Bending low his head, he seemed to be thinking of the past, while Mr. Hastings, kissing fondly the picture of Dora Deane, laid it softly upon the table, and then anxiously awaited the result. Uncle Nathaniel did not see it at first, but his eye ere long fell upon it, and, with a cry like that which broke from his lips when first he looked on his dead Fannie's hair, he caught it up, exclaiming, "'Tis her—'tis Fannie—my long-lost darling, come back to me from the other world. Oh, Fannie, Fannie!" he cried, as if his reason were indeed unsettled, "I've been so lonesome here without you. Why didn't you come before?"
Again, for a time, he was silent, and Mr. Hastings could see the tears dropping upon the face of Dora Deane, who little dreamed of the part she was acting, far off in Hindostan. Slowly the reality dawned upon Uncle Nat, and speaking to Mr. Hastings, he said, "Who are you that moves me thus from one extreme to another, making me first a fury and then a child?"
"I have told you I am Howard Hastings," answered the young man, adding that the picture was not that of Fannie, but her child.
"I know—I know it," returned Uncle Nat, "but the first sight of it drove me from my senses, it is so like her.
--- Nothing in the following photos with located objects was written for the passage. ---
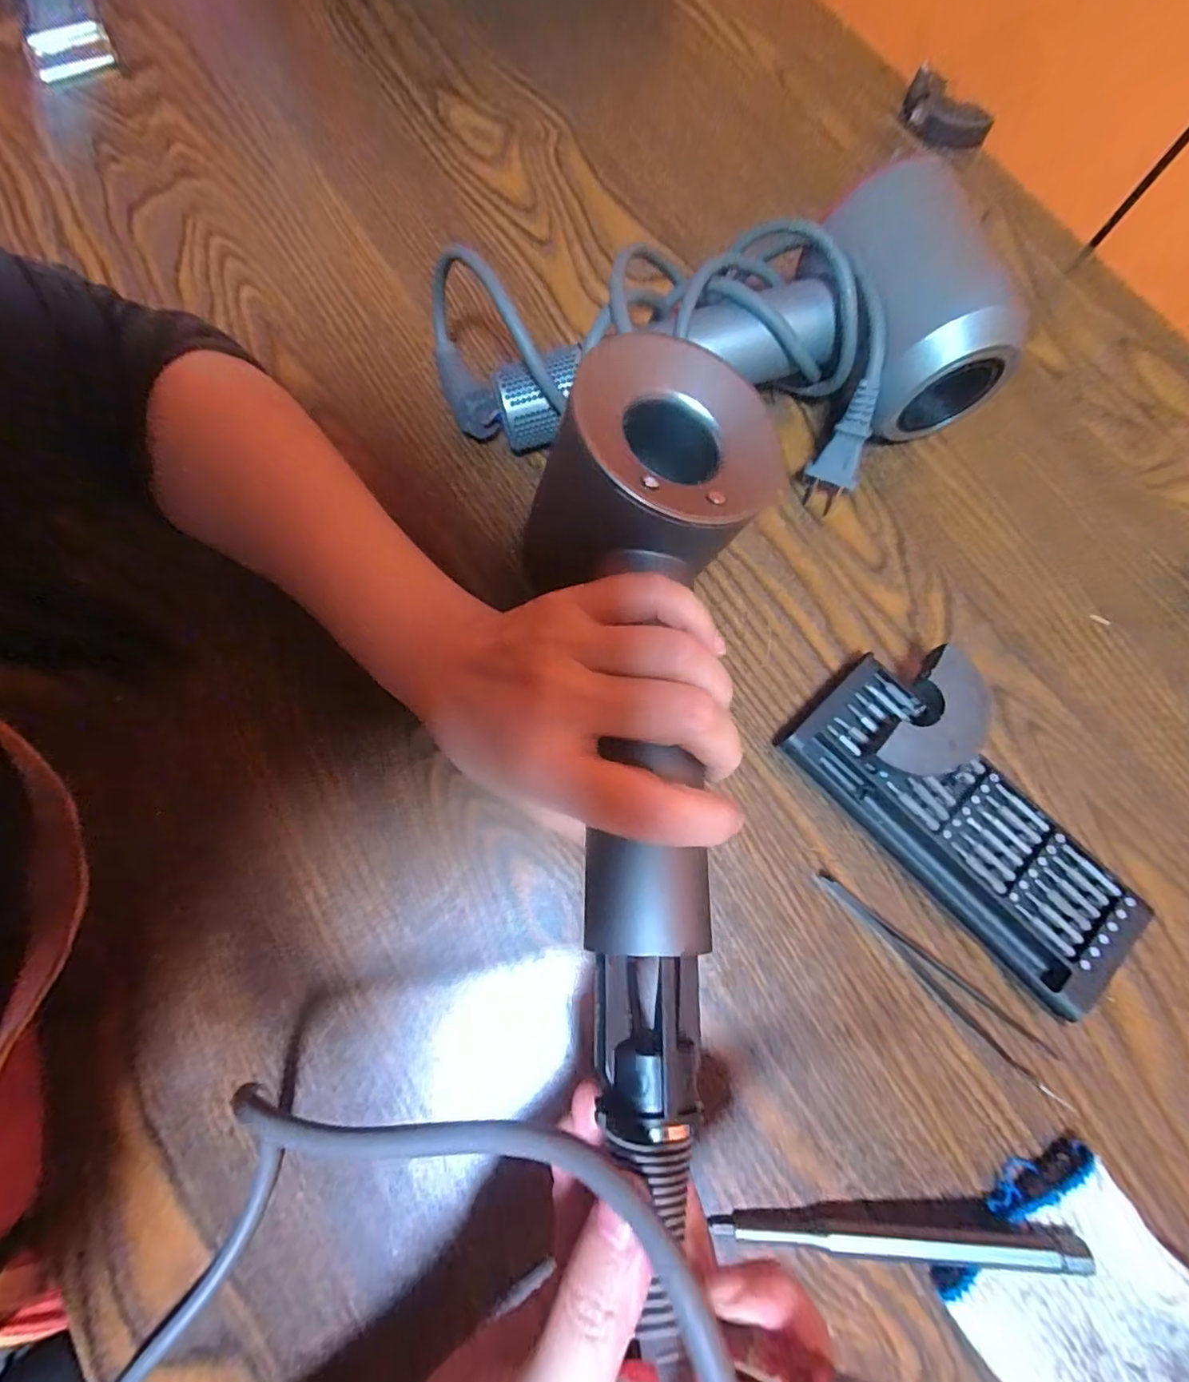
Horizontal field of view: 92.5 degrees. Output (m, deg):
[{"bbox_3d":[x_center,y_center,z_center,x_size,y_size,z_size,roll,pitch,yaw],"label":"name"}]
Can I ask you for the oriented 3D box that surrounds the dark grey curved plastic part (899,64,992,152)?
[{"bbox_3d":[0.219,-0.356,0.354,0.056,0.020,0.023,23,76,-8],"label":"dark grey curved plastic part"}]

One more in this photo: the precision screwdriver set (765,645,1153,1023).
[{"bbox_3d":[0.156,0.058,0.249,0.062,0.016,0.153,-43,80,-11],"label":"precision screwdriver set"}]

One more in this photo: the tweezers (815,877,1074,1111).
[{"bbox_3d":[0.146,0.120,0.241,0.117,0.004,0.016,43,79,9],"label":"tweezers"}]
The same open brow, the same blue eyes, the same ripe lips, and more than all, the same sweet smile which shone on me so often 'mid the granite hills of New Hampshire. And it is mine," he continued, making a movement to put it away. "You brought it to me, and in return, if you have need for gold, name the sum, and it shall be yours, even to half a million."
Money could not buy that picture from Howard Hastings, and though it grieved him to do so, he said, very gently, "I cannot part with the likeness, Mr. Deane, but we will share it together until the original is gained."
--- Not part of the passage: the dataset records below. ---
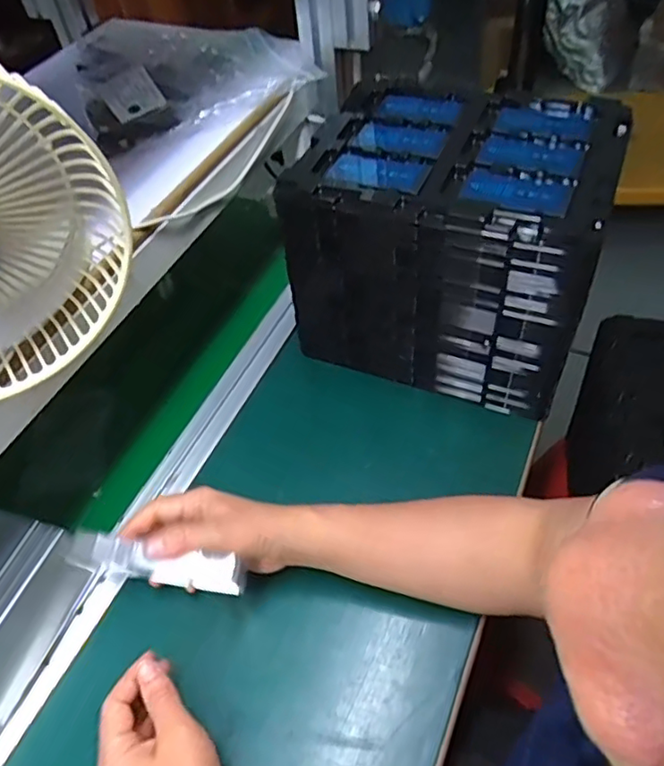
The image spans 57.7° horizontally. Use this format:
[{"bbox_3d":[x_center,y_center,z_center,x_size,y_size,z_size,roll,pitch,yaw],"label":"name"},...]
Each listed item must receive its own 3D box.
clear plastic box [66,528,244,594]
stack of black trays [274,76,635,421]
[{"bbox_3d":[-0.132,0.136,0.454,0.131,0.028,0.020,12,53,-2],"label":"clear plastic box"},{"bbox_3d":[0.113,-0.139,0.624,0.276,0.221,0.208,13,54,16],"label":"stack of black trays"}]

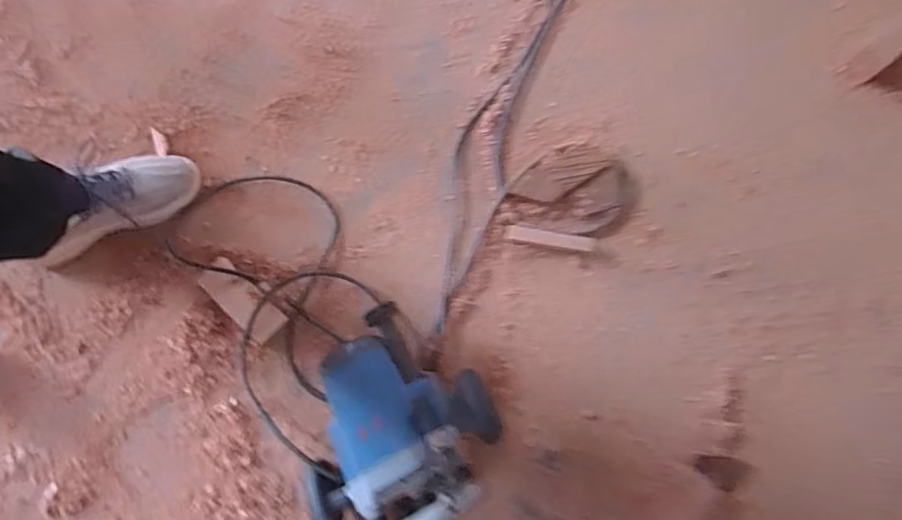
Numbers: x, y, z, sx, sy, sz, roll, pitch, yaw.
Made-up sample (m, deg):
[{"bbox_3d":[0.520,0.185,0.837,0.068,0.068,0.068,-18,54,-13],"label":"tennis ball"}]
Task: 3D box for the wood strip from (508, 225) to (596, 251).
[{"bbox_3d":[0.165,-0.036,0.860,0.140,0.004,0.025,8,72,1],"label":"wood strip"}]

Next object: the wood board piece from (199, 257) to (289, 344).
[{"bbox_3d":[-0.316,0.062,0.792,0.142,0.019,0.054,41,75,11],"label":"wood board piece"}]

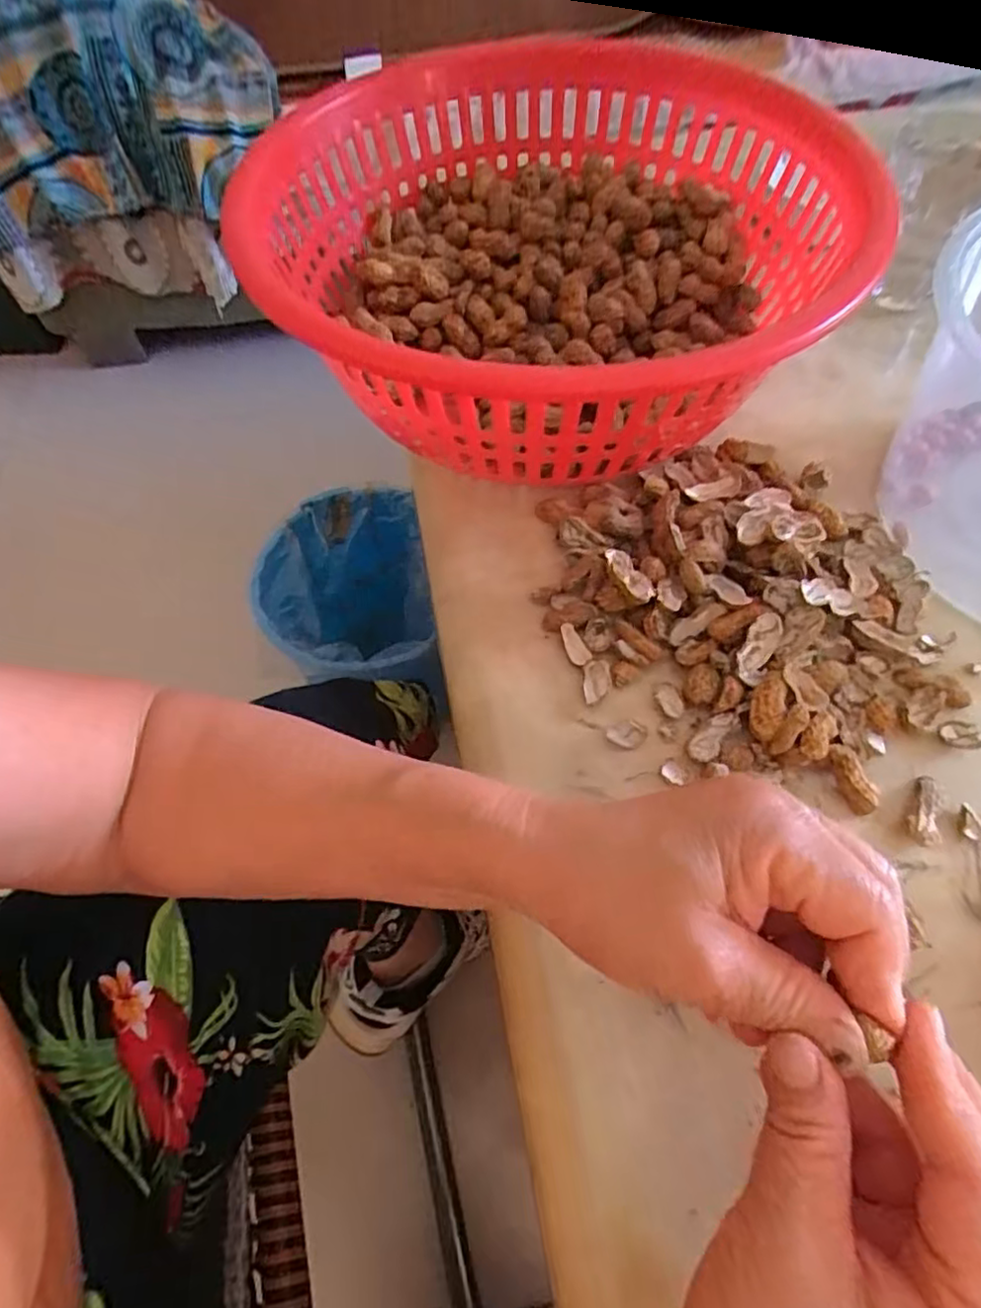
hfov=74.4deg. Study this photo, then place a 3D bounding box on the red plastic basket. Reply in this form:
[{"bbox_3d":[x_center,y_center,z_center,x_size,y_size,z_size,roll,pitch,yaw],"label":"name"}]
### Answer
[{"bbox_3d":[0.035,-0.243,0.389,0.316,0.098,0.356,-26,62,-13],"label":"red plastic basket"}]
Leaning upon his elbows and looking steadily at his visitor, Uncle
Nathaniel said, "You have been married once?"
"Yes, sir," answered Mr. Hastings, while his countenance flushed, for he readily understood the nature of the questioning to which he was to be subjected.
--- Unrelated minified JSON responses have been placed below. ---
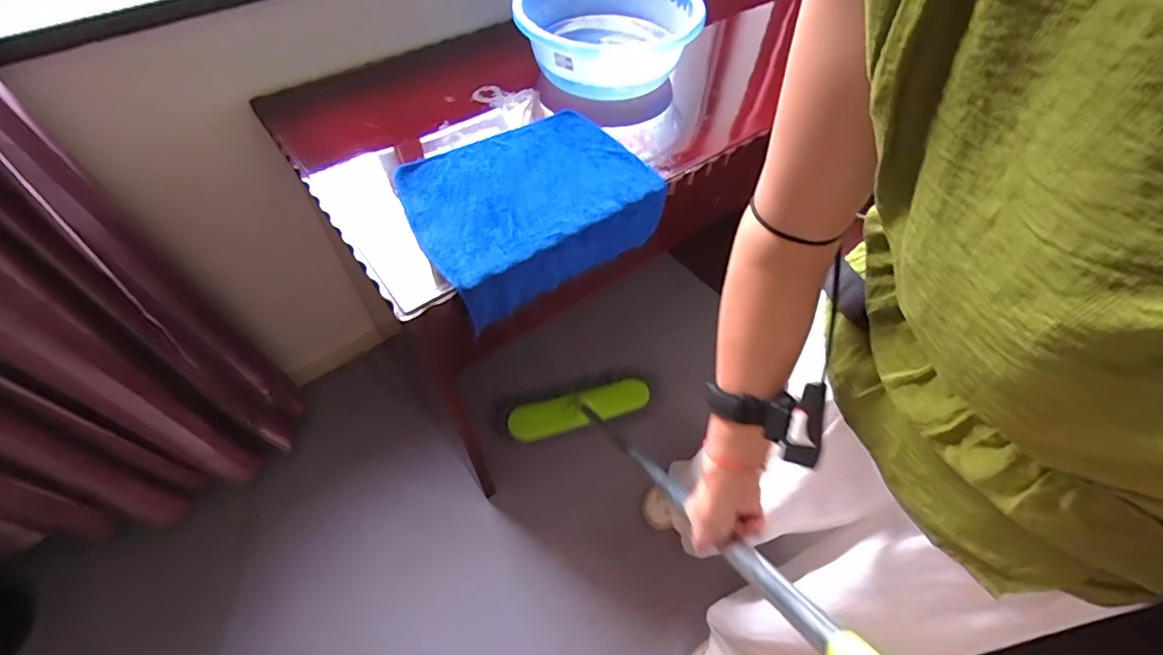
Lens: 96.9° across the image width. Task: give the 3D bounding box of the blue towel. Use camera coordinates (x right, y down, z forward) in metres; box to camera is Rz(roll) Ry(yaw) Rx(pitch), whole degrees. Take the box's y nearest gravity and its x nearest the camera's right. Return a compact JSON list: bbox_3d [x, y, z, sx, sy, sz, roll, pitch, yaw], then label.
[{"bbox_3d":[-0.088,-0.190,0.800,0.350,0.097,0.261,-32,61,-23],"label":"blue towel"}]

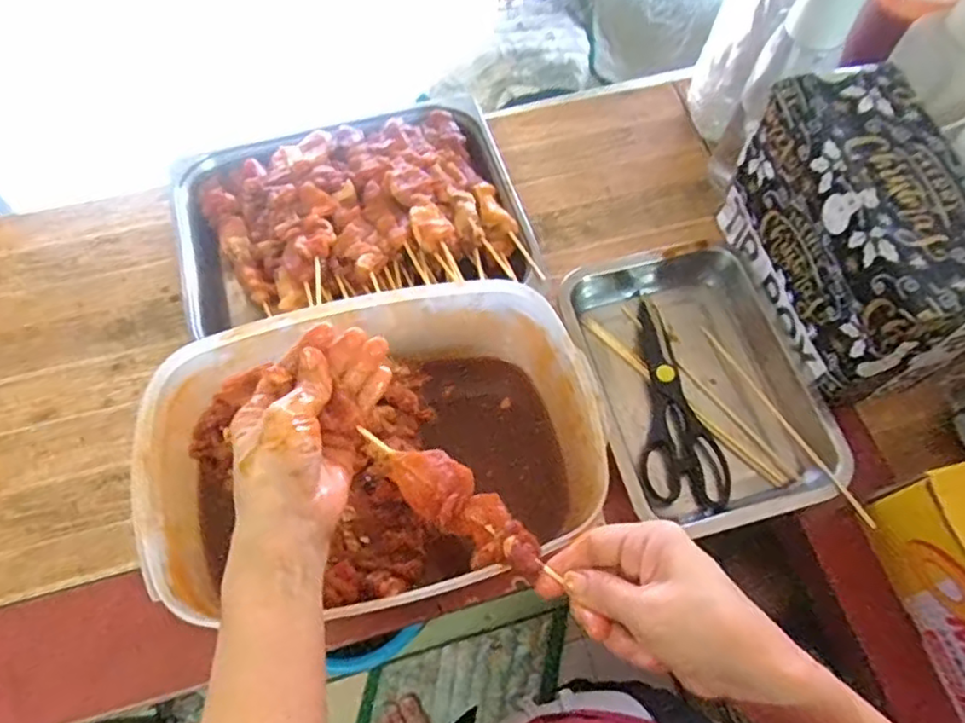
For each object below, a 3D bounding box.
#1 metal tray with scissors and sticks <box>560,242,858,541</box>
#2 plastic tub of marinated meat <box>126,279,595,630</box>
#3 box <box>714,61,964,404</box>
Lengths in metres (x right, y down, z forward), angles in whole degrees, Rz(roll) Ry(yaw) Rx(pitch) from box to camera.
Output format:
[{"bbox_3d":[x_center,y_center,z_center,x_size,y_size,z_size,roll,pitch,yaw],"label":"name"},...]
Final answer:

"What was the name of your wife?" was the next query, and Mr. Hastings replied, "Ella Grey."
"Will you describe her?" said Uncle Nat, and almost as vividly as the features of Dora Deane were delineated by the artist's power, did Mr. Hastings portray by word the laughing blue eyes, the pale, childish face, the golden curls, and little airy form of her who had once slept upon his bosom as his wife.
"And did you love her, this Ella Grey?" asked Uncle Nat.